# Passage for review:
---

All 20 and 21-nt forms of MtrmiR156/157 family were predicted to target a conserved SBP mRNA (TC121671), with penalty scores lower than 3 (Table 1). Score alignments between the targets and the miRNA were calculated following Jones-Rhoades and Bartel19 rules (gap cost = 2; mismatch cost = 1; GU pair cost = 0.5). An additional target, encoding a WD40 transducin like protein (TC119548), was predicted for the 20-nt miR156 form only (penalty score of 3). WD40-like proteins are involved in chromatin metabolism20 and, recently, Zeng et al.21 have demonstrated that one WD40 repeat protein participates in microtubule organization during mitosis in Arabidopsis. Both mRNA targets are expressed in developing stems and roots inoculated by the symbiotic bacteria S. meliloti (gene index, compbio.dfci.harvard.edu/tgi/).

---

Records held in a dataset
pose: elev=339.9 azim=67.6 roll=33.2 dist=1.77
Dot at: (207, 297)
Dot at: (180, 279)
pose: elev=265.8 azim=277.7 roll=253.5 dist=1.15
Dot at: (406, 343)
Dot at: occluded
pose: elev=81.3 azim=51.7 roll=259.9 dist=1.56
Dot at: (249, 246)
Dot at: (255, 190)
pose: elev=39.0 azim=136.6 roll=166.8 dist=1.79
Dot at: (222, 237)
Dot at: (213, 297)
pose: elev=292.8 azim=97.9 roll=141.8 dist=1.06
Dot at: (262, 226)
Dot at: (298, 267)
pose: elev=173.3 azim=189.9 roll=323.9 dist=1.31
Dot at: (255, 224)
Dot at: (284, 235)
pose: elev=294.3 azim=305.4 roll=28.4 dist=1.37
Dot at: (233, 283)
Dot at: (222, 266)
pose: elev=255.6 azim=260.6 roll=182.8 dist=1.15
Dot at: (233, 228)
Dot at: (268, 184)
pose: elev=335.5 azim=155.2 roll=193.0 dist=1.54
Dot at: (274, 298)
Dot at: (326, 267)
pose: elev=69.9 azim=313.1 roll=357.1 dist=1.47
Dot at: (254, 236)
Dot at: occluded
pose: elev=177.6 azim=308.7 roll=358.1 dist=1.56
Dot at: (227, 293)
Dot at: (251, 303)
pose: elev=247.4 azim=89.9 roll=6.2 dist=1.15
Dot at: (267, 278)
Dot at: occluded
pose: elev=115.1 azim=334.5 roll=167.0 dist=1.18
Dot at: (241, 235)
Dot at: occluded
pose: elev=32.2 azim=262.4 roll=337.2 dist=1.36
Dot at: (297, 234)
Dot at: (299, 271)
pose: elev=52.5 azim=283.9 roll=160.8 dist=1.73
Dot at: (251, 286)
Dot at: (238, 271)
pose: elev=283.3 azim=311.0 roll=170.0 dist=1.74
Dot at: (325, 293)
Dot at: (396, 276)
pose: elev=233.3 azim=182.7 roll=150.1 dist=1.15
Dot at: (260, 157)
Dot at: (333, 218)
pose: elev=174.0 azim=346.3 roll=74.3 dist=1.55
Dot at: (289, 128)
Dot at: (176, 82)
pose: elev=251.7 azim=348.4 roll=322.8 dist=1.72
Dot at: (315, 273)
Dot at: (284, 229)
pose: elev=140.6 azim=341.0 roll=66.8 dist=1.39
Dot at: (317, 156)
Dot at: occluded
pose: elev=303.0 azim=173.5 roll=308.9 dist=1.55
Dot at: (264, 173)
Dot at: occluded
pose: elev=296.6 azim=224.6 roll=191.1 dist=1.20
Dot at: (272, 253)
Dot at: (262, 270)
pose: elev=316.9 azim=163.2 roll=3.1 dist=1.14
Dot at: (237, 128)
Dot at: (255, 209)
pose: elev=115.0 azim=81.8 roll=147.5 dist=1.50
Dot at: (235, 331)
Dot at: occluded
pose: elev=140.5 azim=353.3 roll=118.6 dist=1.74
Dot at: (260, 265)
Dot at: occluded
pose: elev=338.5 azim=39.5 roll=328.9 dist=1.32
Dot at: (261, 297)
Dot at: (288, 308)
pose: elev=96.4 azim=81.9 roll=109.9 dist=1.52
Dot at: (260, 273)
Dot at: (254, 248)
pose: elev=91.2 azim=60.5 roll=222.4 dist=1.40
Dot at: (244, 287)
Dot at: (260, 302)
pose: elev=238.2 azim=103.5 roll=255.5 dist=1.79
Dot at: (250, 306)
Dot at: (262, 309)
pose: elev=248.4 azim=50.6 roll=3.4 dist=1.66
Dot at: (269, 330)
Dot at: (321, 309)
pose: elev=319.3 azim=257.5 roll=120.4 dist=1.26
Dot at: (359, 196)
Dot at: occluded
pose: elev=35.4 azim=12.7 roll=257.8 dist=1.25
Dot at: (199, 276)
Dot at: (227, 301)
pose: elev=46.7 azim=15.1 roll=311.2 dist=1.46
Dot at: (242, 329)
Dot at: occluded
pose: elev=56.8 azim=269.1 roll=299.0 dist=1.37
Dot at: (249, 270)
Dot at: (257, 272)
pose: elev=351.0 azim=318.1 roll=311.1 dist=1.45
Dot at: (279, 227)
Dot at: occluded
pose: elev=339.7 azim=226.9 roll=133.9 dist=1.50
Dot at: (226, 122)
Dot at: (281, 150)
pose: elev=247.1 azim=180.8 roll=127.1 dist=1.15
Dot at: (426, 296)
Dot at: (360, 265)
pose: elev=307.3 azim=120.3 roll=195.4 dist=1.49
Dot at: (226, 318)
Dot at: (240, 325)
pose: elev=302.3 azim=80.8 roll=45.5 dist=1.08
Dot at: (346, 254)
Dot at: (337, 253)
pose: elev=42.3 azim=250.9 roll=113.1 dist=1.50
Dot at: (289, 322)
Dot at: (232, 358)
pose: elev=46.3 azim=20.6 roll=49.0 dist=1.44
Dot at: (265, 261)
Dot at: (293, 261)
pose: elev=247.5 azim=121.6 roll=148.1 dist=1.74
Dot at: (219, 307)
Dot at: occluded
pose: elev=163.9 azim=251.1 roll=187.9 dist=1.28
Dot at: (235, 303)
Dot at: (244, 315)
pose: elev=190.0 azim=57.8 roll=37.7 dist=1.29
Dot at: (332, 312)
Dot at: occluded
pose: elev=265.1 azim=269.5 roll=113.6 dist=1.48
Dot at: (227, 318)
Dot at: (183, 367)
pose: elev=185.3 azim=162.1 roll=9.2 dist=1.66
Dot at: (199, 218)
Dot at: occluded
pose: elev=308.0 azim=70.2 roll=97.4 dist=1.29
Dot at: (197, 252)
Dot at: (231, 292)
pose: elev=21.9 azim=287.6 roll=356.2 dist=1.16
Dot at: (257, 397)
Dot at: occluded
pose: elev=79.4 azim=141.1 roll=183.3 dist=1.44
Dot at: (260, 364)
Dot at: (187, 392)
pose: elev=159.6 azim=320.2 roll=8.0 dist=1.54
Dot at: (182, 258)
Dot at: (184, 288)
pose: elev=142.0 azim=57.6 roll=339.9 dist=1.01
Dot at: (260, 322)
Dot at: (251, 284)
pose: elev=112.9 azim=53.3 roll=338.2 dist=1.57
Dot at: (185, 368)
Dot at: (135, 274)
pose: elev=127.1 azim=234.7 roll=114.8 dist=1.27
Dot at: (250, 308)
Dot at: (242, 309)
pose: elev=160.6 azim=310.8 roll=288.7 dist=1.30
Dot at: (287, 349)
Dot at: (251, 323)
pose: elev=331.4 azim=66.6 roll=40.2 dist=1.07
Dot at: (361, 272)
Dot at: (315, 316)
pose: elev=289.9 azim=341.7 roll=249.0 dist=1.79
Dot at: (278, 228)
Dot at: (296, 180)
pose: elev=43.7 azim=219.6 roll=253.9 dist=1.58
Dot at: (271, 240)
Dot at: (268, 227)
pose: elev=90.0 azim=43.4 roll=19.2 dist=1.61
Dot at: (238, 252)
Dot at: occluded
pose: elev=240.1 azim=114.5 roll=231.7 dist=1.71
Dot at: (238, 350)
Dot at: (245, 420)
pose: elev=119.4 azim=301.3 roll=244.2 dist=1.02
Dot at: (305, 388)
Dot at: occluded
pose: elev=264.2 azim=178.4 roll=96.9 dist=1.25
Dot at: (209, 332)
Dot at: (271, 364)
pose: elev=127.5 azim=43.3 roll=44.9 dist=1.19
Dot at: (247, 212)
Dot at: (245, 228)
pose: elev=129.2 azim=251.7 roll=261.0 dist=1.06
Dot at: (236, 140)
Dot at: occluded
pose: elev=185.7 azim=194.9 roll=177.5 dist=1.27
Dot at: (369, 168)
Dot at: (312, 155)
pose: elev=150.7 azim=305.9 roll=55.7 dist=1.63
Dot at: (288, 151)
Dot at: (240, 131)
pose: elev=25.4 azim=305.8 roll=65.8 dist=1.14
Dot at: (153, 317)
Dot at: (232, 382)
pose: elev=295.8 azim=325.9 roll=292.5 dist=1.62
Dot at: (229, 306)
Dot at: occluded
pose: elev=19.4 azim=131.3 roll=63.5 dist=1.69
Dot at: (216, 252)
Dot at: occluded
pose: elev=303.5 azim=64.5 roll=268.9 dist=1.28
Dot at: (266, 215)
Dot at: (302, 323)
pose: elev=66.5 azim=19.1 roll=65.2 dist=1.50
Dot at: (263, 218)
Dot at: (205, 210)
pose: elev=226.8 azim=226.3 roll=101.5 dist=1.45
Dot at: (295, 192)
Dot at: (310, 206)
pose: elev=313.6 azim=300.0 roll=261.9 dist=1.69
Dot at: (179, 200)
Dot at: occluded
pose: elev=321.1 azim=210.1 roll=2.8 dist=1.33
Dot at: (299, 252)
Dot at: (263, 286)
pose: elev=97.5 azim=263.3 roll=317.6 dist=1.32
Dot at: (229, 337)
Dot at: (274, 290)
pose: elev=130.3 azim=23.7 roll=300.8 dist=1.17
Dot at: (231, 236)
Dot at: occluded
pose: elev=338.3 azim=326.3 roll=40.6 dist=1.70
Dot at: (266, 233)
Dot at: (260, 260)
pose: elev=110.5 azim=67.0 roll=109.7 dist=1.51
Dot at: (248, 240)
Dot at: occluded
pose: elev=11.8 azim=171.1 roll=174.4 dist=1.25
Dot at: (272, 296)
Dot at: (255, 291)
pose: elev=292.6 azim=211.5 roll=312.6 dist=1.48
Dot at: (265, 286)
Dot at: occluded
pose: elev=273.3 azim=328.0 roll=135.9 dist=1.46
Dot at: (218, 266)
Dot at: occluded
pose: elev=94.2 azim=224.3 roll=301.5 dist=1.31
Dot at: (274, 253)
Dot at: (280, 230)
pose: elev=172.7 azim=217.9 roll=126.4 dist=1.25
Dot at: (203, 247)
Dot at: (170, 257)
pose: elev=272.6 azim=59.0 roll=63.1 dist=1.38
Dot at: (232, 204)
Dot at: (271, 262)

---

# To do:
Render this sentence from the passage on MtrmiR156/157 targets into Spanish: "An additional target, encoding a WD40 transducin like protein (TC119548), was predicted for the 20-nt miR156 form only (penalty score of 3)." The records play no part in the work requested here.

# Solved exercise:
Se predijo una diana adicional, que codifica una proteína de tipo transducina WD40 (TC119548), únicamente para la forma de 20 nt de miR156 (puntuación de penalización de 3).